Not that it wasn’t a good story.
I nodded to Clarence and then headed to the door. Monica was looking the other way, which saved me having to say goodbye.
My car was still in the parking lot at the Ralston Hotel, so I was walking, which suited my mood. It was a decent late-spring night, and a few folks were coming out of the bars on Main Street. I let myself drift with them, listening to the conversations, marveling at the bubble these mortals lived in, the things that went on all around them that they couldn’t and wouldn’t want to see. I could have walked back to my own apartment, but I hadn’t slept there in a long time. It would be
cold, and the bed would need making, which made the whole thing seem like work when all I wanted was to take a long shower and collapse. Instead, I headed back for one last night at the motel where I’d made Garcia and Clarence drop me off after Shoreline Park. After all, I was getting used to motels.

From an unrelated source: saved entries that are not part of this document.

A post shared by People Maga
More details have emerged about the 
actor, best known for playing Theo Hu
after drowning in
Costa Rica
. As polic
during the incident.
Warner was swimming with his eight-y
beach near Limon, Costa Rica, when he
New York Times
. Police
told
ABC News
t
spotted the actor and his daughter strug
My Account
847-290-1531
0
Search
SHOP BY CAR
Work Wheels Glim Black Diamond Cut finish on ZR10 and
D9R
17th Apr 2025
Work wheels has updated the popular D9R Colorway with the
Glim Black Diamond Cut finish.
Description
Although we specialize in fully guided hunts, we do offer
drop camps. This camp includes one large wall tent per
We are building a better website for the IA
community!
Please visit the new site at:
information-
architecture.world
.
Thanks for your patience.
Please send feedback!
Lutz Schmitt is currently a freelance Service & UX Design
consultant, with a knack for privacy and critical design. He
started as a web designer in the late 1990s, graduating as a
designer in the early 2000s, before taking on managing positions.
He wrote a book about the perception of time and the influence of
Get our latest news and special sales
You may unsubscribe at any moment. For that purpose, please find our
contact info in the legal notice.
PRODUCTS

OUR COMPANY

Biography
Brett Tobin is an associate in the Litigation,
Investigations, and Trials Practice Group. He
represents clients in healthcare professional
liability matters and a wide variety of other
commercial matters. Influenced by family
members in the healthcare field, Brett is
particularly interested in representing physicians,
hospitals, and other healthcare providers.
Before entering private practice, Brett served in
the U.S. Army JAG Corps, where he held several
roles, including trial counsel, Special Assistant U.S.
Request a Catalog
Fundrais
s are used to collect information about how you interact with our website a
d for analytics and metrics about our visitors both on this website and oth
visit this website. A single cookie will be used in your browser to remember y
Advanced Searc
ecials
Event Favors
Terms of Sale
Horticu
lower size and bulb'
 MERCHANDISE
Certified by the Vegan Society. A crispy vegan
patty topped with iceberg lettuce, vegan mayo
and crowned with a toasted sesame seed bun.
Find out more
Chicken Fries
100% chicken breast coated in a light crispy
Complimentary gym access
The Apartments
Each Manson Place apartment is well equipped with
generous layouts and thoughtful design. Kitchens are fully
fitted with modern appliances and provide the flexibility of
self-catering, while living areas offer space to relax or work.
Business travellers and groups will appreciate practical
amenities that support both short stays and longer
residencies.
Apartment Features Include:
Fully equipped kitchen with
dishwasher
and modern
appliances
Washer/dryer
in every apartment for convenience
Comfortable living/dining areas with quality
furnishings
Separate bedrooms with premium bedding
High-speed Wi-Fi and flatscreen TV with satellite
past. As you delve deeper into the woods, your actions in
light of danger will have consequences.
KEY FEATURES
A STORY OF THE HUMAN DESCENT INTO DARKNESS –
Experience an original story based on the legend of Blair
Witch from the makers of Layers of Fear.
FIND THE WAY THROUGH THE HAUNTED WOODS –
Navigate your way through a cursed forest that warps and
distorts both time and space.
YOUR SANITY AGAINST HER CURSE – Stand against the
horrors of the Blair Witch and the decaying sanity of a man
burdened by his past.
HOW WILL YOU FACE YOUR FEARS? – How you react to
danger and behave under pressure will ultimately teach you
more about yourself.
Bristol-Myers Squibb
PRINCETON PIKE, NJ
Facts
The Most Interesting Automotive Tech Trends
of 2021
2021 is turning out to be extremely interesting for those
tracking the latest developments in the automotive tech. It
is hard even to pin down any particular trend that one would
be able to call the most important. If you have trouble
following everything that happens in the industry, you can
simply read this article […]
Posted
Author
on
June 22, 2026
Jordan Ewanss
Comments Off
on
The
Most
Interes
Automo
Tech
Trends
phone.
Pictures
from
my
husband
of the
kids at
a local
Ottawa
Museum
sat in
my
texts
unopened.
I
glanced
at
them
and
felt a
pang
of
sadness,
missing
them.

I limped up Jefferson as the clubbers and bar patrons gradually split off to find their cars or a bus stop, until I was the only person still walking. The apartment buildings on either side of the street had gone quiet, with lights on in less than half of the windows, the patterns of illumination as abstract as modernist paintings. I stopped in a corner bodega and bought myself a bottle of something to drink. The guy behind the counter barely looked up from the Punjabi soap opera on his little television.
When I finally reached my room at the Mission Rancho Motor Lodge, I found I wasn’t that sleepy anymore. I dumped my coat, turned off my phone, turned on some music, and carried my drink out onto the balcony. Across the park the old mission was dark but for that single bulb over the door. Lights burned in some of the other motel rooms, but for once the guests were pretty quiet. A guy went by whistling on the street down below, walking an old dog who stopped every few steps to sniff something.
After a day like I’d had, I decided against using a glass. Instead I drank my orange juice straight out of the bottle as I watched the bugs circle the little light in front of God’s first house in San Judas, and I kept company with all my ghosts, the old ones and the new.